The USC Center on Philanthropy & Public Policy has released a case study, Detroit’s Grand Bargain: Philanthropy as a Catalyst for a Brighter Future, describing the uncommon role that philanthropy played in resolving Detroit’s bankruptcy crisis in 2013. The case focuses on how foundations leveraged their dollars, networks and reputations to set the city on a course for a brighter future, offering lessons for bold philanthropic leadership.
What became known as “Detroit’s Grand Bargain” was actually a complex set of agreements and commitments between a group of foundations with a stake in Detroit, the Detroit Institute of Arts, the State of Michigan and the city’s pensioners that raised $820 million in “new money,” leading to a resolution of the city’s bankruptcy in just 16 months.
The foundations who participated in the Grand Bargain came to understand that if they failed to act, they would undermine much of the good work they had already done in Detroit to rejuvenate the city. They came to share a common vision and commitment for the future of the city, each finding their own way to the agreement, even if supporting the city in such a way was not articulated in their mission statement or specified in their strategies.
The analysis emphasizes the catalytic role that philanthropy played and offers four lessons for foundations to provide bold leadership in other communities, particularly when faced with crisis.
First, adaptive and distributed leadership are critical for philanthropy to solve complex and ever-changing community problems. In this case, a cross section of philanthropic leaders worked without a script, hashing out a final agreement that ended the bankruptcy and set a new course for the city.
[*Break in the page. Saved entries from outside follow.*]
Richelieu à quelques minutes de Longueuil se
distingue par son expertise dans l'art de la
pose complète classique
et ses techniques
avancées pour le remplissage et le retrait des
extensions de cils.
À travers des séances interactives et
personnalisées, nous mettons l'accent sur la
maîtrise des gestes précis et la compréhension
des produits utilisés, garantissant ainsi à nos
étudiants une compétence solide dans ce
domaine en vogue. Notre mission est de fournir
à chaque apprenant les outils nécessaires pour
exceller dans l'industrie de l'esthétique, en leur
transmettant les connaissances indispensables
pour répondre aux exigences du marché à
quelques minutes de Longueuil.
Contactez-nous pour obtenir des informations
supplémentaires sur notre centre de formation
Second, relationships and networks must be leveraged for collective action to occur. In Detroit, old and new relationships within and across sectors allowed leaders to move quickly to the different tasks at-hand – whether it was getting consensus in the boardrooms or working to hammer out the details of how to structure funding and implement reforms to assist Detroit as it emerged from bankruptcy.
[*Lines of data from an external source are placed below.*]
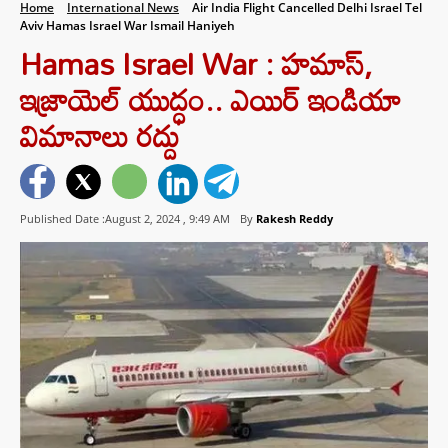
Home
International News
Air India Flight Cancelled Delhi Israel Tel
Aviv Hamas Israel War Ismail Haniyeh
Hamas Israel War : హమాస్,
ఇజ్రాయెల్ యుద్ధం.. ఎయిర్ ఇండియా
విమానాలు రద్దు
Published Date :August 2, 2024 ,
9:49 AM
By
Rakesh Reddy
Third, philanthropy can act as an anchor in the communities it serves. The focus on the city created a rallying point for foundations with a variety of missions and histories to find a common cause. Connections to place were critical, especially given the absence of strong public sector leadership and capacity.
Fourth, the Grand Bargain illustrates that opportunity can emerge from crisis. Detroit’s bankruptcy made it possible for foundation leaders – executives and their boards – to think beyond their strategies and programs and to see how taking collective action was integral to their core values and missions, something that was not likely to have happened without the immediacy of the bankruptcy.
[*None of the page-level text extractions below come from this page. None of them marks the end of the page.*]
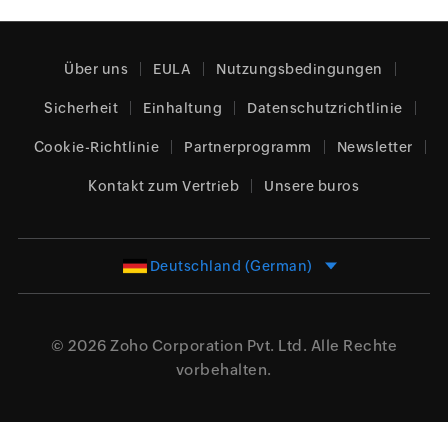
Über uns
EULA
Nutzungsbedingungen
Sicherheit
Einhaltung
Datenschutzrichtlinie
Cookie-Richtlinie
Partnerprogramm
Newsletter
Kontakt zum Vertrieb
Unsere buros
Deutschland (German)
© 2026
Zoho Corporation Pvt. Ltd.
Alle Rechte
vorbehalten.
The case study, available on the CPPP website, was underwritten by the recently launched Irene Hirano Inouye Philanthropic Leadership Fund. The Fund elevates and amplifies the role of philanthropic leadership in strategies for scaling impact, bringing greater attention to the issues of shared governance between foundation boards and their CEOs through the development of cases to stimulate conversa¬tions with foundation trustees and executives. Inouye, an alumna of the USC Sol Price School of Public Policy, serves as president of the U.S.-Japan Council and is a former board chair of both The Kresge Foundation and Ford Foundation.